US 12,306,907 B2
System and method for automatic data consistency checking using automatically defined rules
J. Mitchell Haile, Carlisle, MA (US)
Assigned to Data Culpa, Inc., Carlisle, MA (US)
Filed by Data Culpa, Inc., Carlisle, MA (US)
Filed on Apr. 18, 2022, as Appl. No. 17/722,500.
Claims priority of provisional application 63/178,711, filed on Apr. 23, 2021.
Prior Publication US 2022/0343109 A1, Oct. 27, 2022
Int. Cl. G06K 9/00 (2022.01); G06F 18/214 (2023.01); G06F 18/22 (2023.01); G06N 7/01 (2023.01); G06N 20/00 (2019.01)
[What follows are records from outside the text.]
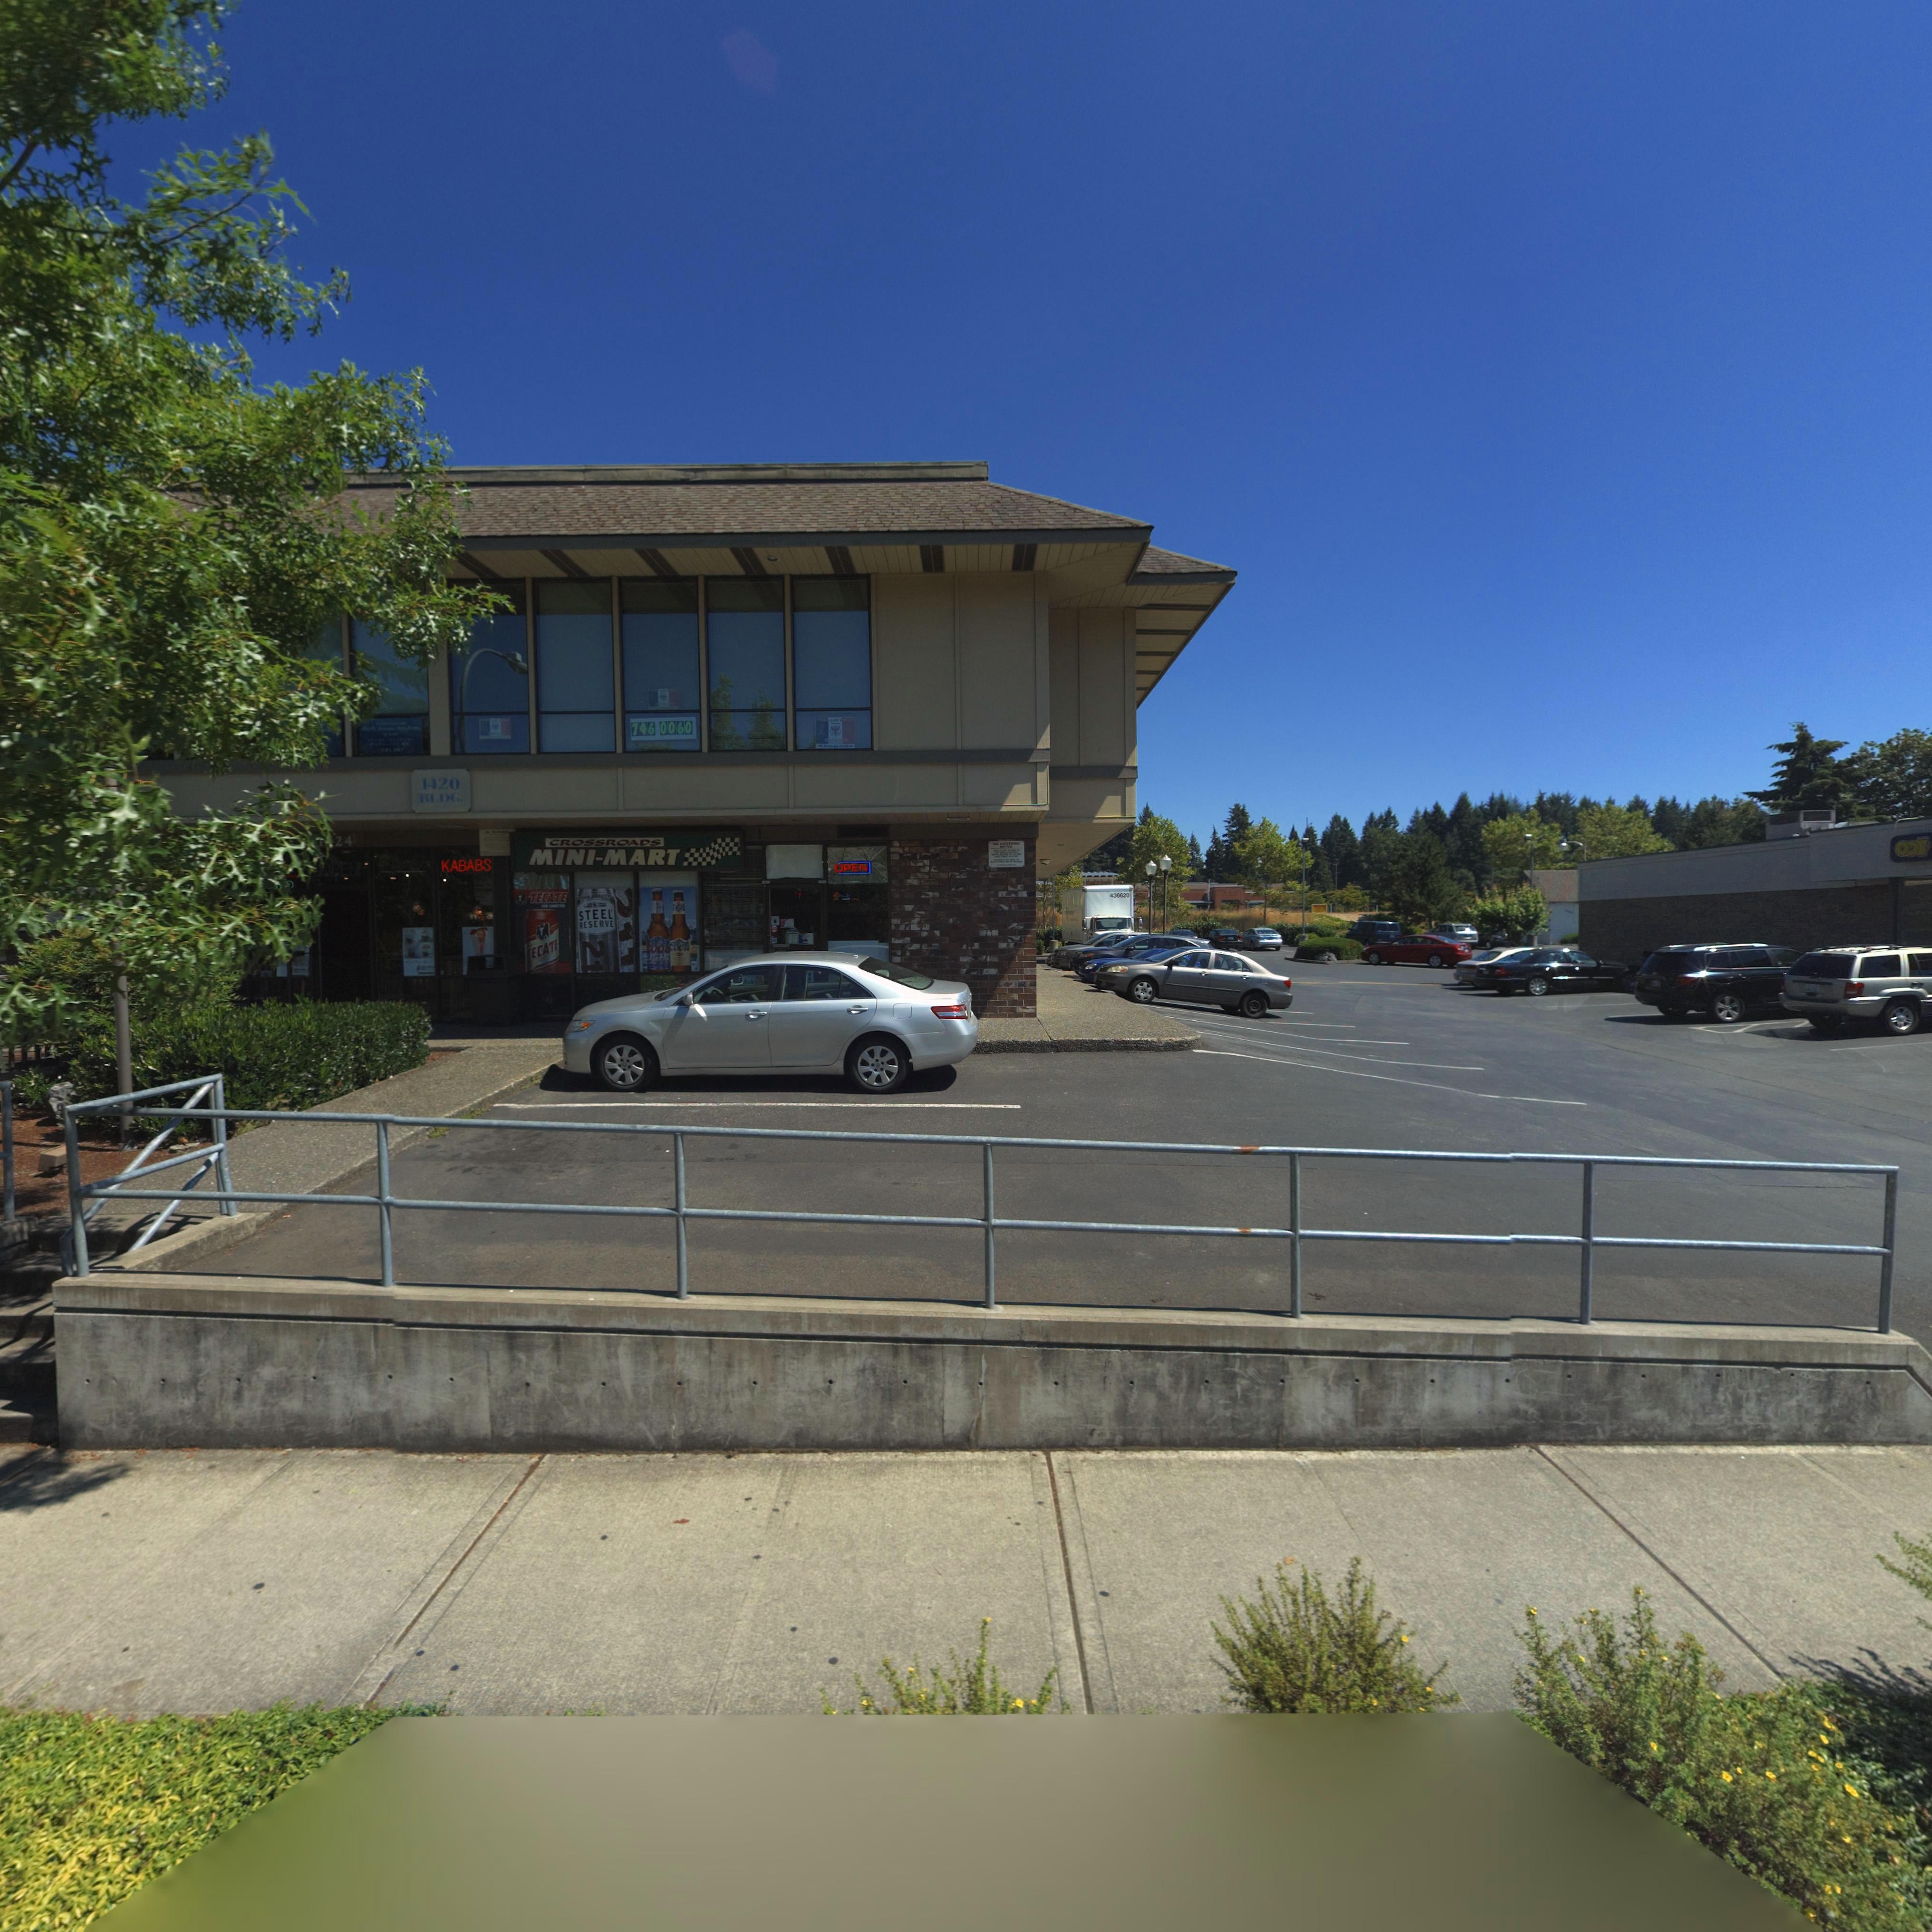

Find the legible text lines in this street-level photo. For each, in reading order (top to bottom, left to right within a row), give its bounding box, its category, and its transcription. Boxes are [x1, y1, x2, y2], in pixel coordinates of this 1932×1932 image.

[420, 777, 460, 790] StreetNumber: 1420
[549, 838, 661, 847] BusinessName: CROSSROADS
[528, 848, 681, 866] BusinessName: MINI*MART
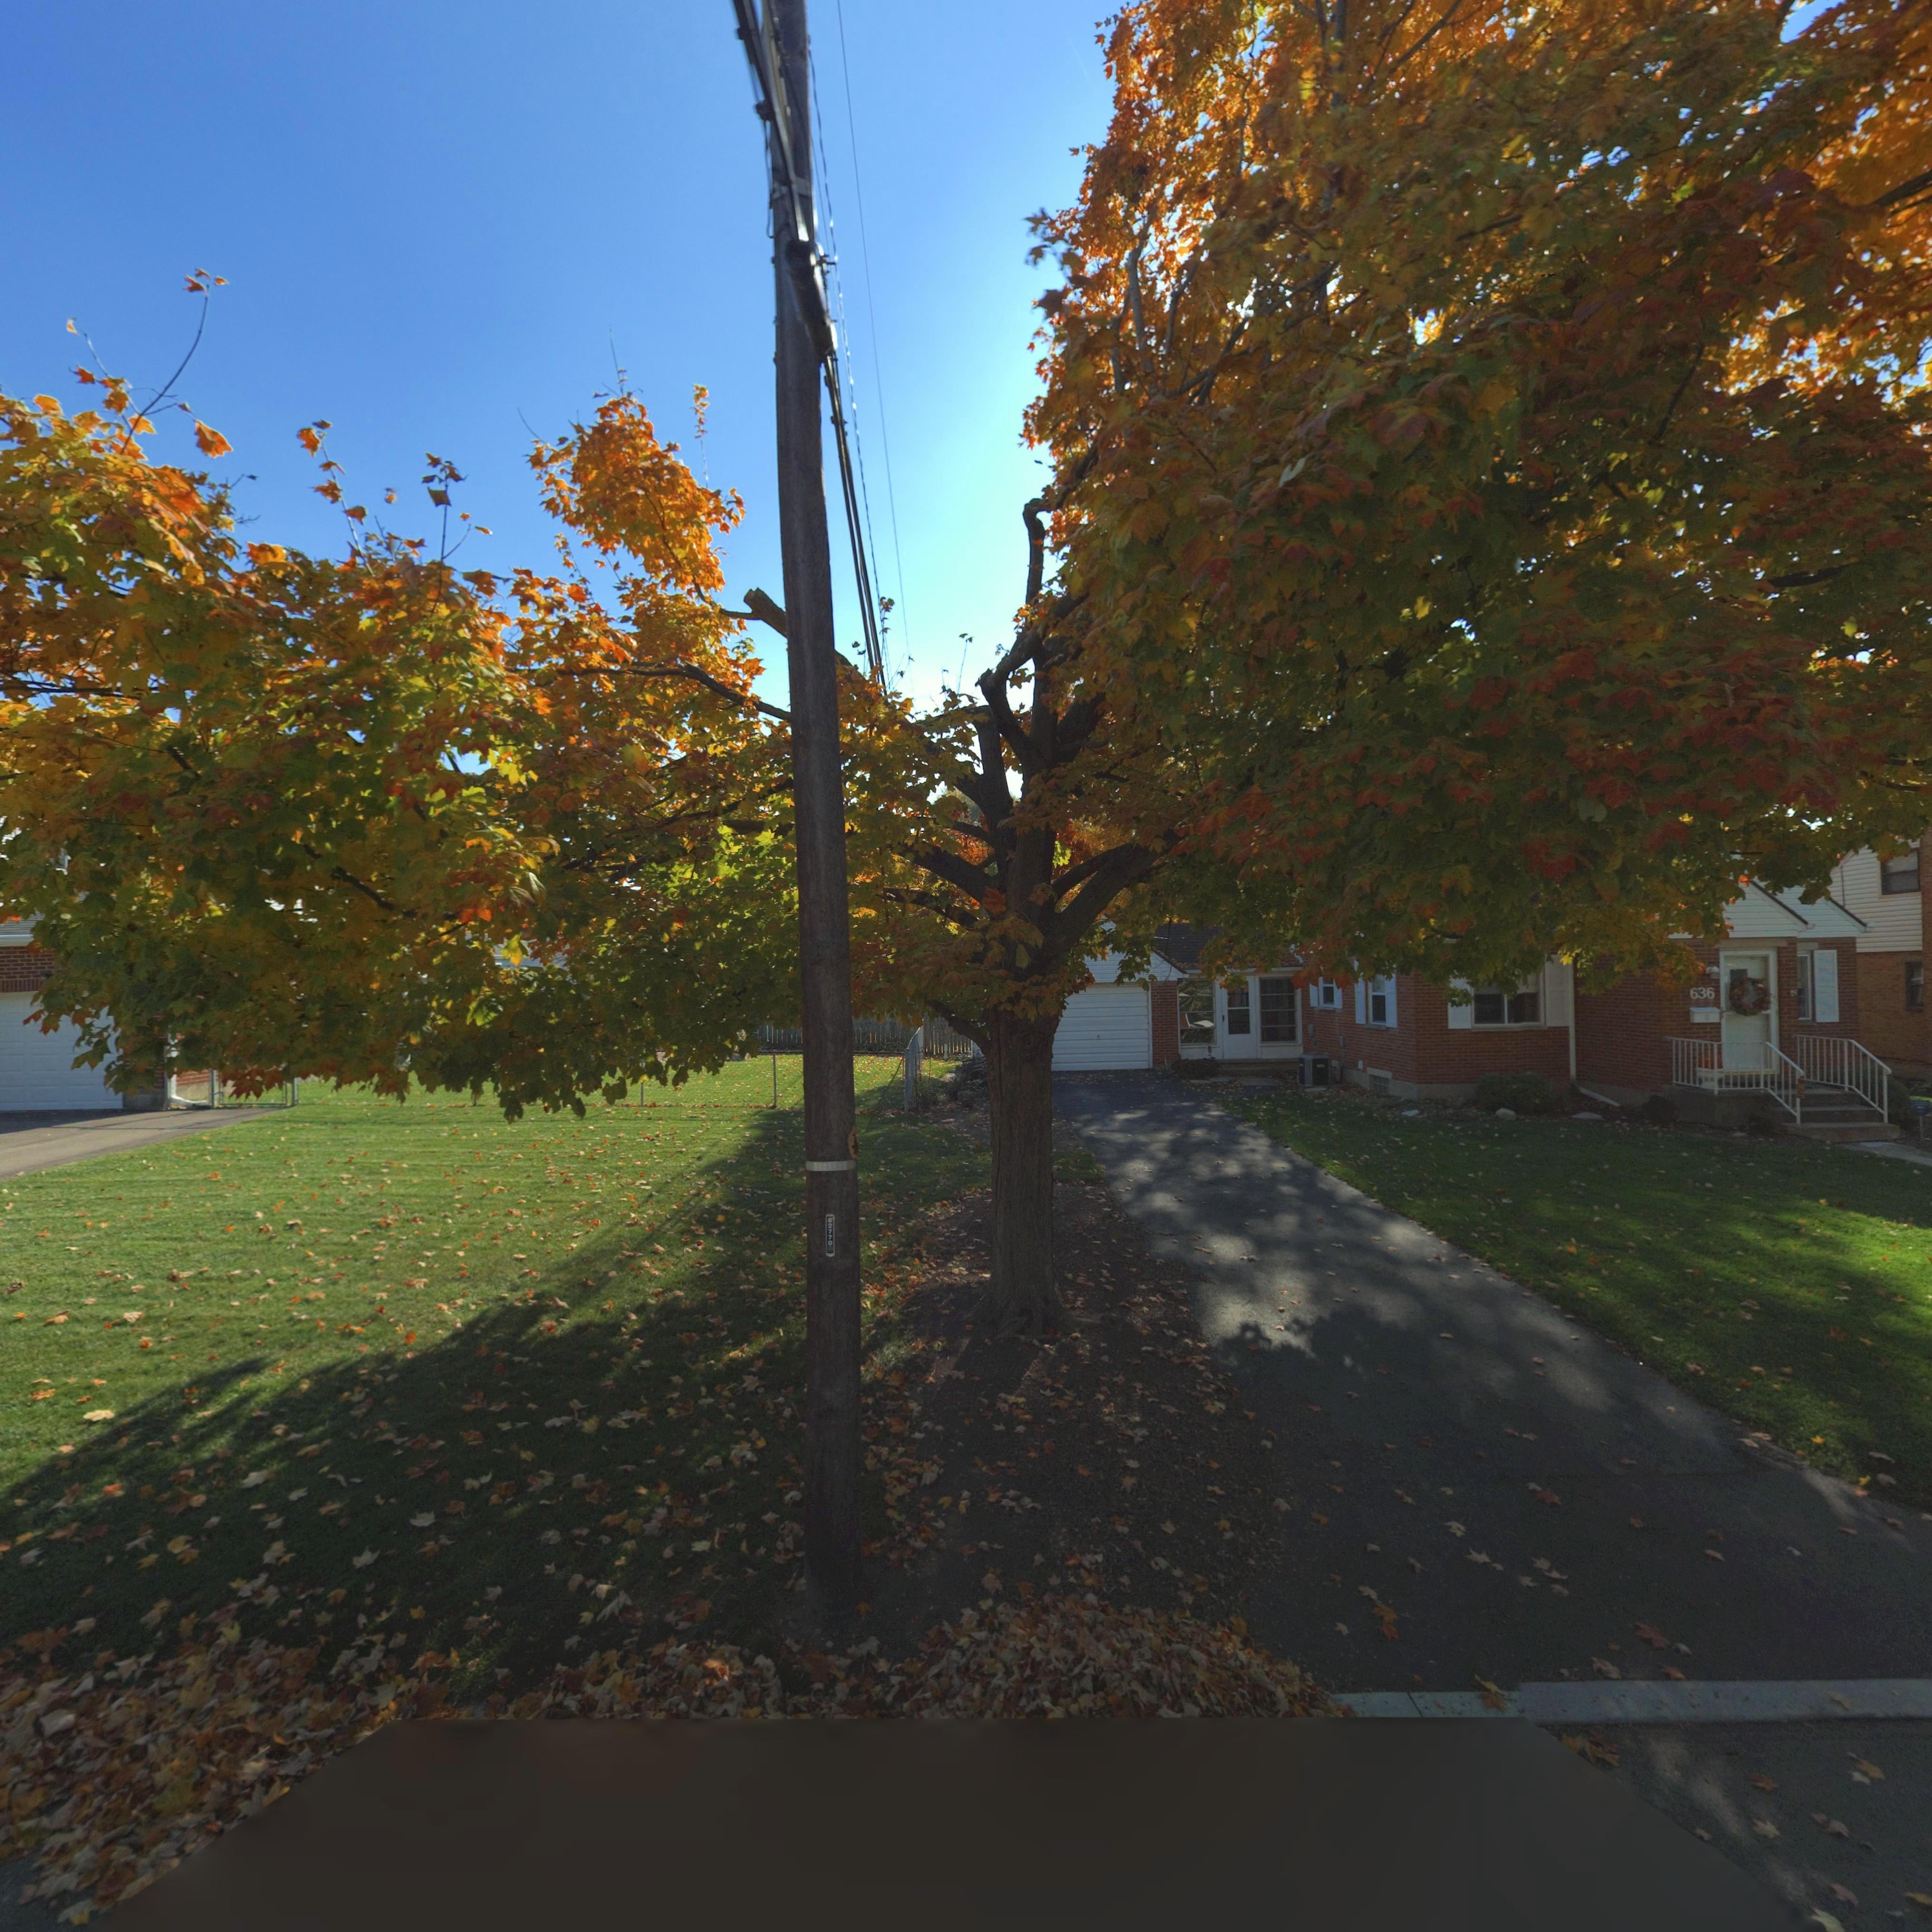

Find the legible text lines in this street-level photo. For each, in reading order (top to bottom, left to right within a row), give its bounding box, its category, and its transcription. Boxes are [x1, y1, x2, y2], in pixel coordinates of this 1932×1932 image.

[1689, 987, 1715, 1000] StreetNumber: 636
[827, 1217, 833, 1246] None: 62770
CPC G06F 18/22 (2023.01) [G06F 18/214 (2023.01); G06N 7/01 (2023.01); G06N 20/00 (2019.01)] 17 Claims
OG exemplary drawing
 
1. A data pipeline monitoring system configured to monitor operations of a data pipeline, the data pipeline monitoring system comprising:
data processing circuitry configured to receive a training data set and process the training data set;
the data processing circuitry configured to identify a data type, data format, and data value range of the training data set based on the processing;
the data processing circuitry configured to determine an average throughput and entropy for the data pipeline;
the data processing circuitry configured to receive data configuration rules that indicate a preferred data format;
the data processing circuitry configured to generate a data standard that indicates at least the preferred data format based on the data type, data format, and data value range of the training data set, the average throughput and entropy for the data pipeline, and the data configuration rules that indicates the preferred data format;
the data processing circuitry configured to receive an output data set from the data pipeline wherein the data pipeline receives an input data set, processes the input data set, responsively generates the output data set, and transfers the output data set to the data processing circuitry; and
the data processing circuitry configured to determine similarities between the output data set and the data standard, score the output data set based on the similarity between the output data set and the data standard, and report the score for the output data set.